Sorry, I hope this is my last comment.

I just had on my box two plots finishing at the same time. They had different tmp/dst folders, so no collision issue there. Once they both finished (seconds apart), one new plot started almost right away. Then, there was delay of 10 minutes, and the next process started. Actually, those where the last two plots from my job of 9 queues and 36 plots.

Seeing that, I realized, that at least on my part, the issue was more or less verbiage. ChiaPlotter has all the building block needed already, and maybe only some fine tuning is needed.

Also, I really don't have anymore congestion problems on my system (only 10 cores, 3 tmp/dst folders). Although, I went through several iterations of box setup, playing with delays, etc. - basically manual labor.

Maybe the main reason this stacking picked up my interest is due to the @GeoWeb-Pro. I think it is really educational to check his screenshots with how he was trying to work with jobs/queues/delays.

I assume that a lot of people have exactly the same problems, but either just lurking here, or gave up. The beauty of PSChiaPlotter is that its main focus is really making this convoluted process rather simple. As I mentioned already, I would love to see New Job panel with just number of plots and tmp/dst folders, where the rest will be dealt with by PSChiaPlotter.

So, back to what I saw.

I think that we need to split those jobs into two parts:

  1. Short job with less plots than there are cores, or rather not much more (say 2x is the limit).
  2. Long jobs with plenty of plots.

Short jobs I would argue that the most important thing here is to finish the job in the shortest time. Therefore delays (per queue, not per job) should be minimalized, based on number of destination queues to avoid final collisions. Trying to delay plot starts for longer than that is just adding extra time to the when the final plot will be done.
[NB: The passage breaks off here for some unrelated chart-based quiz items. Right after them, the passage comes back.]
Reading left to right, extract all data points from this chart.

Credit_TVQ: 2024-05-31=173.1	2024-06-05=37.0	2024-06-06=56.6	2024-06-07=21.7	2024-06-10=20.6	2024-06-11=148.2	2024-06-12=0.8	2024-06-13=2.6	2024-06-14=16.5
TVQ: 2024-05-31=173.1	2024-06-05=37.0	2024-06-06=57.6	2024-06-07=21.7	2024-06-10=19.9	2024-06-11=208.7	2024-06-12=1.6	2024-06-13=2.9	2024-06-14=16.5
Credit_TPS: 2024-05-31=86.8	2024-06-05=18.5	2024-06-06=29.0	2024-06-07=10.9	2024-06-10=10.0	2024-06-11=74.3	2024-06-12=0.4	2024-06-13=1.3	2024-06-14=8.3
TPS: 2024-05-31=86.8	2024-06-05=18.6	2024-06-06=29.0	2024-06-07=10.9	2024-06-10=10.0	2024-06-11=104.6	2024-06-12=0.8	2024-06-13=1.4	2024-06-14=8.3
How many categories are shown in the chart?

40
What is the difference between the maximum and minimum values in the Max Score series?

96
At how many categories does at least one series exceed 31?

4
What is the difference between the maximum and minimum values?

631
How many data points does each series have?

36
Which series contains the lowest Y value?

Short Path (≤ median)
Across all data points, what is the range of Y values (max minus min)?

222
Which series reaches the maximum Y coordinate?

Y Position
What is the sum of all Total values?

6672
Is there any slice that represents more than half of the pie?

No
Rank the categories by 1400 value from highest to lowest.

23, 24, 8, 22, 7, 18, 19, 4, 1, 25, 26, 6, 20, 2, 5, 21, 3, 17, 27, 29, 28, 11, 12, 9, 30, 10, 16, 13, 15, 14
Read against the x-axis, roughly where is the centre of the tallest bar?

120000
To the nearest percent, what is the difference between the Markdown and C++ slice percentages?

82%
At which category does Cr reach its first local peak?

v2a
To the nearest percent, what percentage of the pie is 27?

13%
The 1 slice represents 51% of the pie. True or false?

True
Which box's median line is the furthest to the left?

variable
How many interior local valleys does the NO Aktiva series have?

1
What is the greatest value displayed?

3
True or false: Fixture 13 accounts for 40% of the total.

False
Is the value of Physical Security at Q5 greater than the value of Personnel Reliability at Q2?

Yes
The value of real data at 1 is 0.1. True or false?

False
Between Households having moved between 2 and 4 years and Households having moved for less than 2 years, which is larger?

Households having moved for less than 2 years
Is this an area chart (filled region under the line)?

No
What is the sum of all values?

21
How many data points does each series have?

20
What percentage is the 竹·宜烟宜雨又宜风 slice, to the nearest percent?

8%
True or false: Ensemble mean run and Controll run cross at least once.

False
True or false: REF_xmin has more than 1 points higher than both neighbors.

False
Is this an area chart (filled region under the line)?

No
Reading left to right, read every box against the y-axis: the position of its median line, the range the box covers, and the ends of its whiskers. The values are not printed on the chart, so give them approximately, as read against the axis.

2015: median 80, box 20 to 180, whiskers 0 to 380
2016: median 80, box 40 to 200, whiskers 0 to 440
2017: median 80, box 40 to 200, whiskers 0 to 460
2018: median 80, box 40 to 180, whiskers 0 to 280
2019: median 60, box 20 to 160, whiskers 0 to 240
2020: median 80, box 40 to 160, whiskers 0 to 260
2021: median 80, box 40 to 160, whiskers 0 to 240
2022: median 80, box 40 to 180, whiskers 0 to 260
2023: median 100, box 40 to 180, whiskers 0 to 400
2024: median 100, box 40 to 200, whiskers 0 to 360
Long jobs. I would divide those jobs into three parts: a. Ramp-up b. Main-work c. Ramp-down

Ramp-up During the Ramp-up phase, we are starting with tea leaves, so maybe the first delay should be about 6 hours (estimated plot completion) divided by number of parallel plots, and next ones estimated completion time of whatever we think is the longest process divided by the number of parallel plots.

Ramp down At this time, the only thing that we care about is to not have collisions on per queue basis, so we should be able to check what were the avg last copy times, and use that if needed (i.e., my last plot was started with 10 mins delay for no apparent reason).

Main-work I am not sure where that 10 minutes mentioned above came from, but that is the place to rebalance queues/jobs, if there are any collisions. If that happens, again, the best delay to use is that avg completion times from the current job divided by number of queues.

Doing that, we can hide all that initial delay, phase 1 limitors nonsense from the average user, and maybe have an Expert setting that would let those eager to play with that have fun.

Again, looks like everything is already in place, just that 10 minutes delay need to be tuned a bit.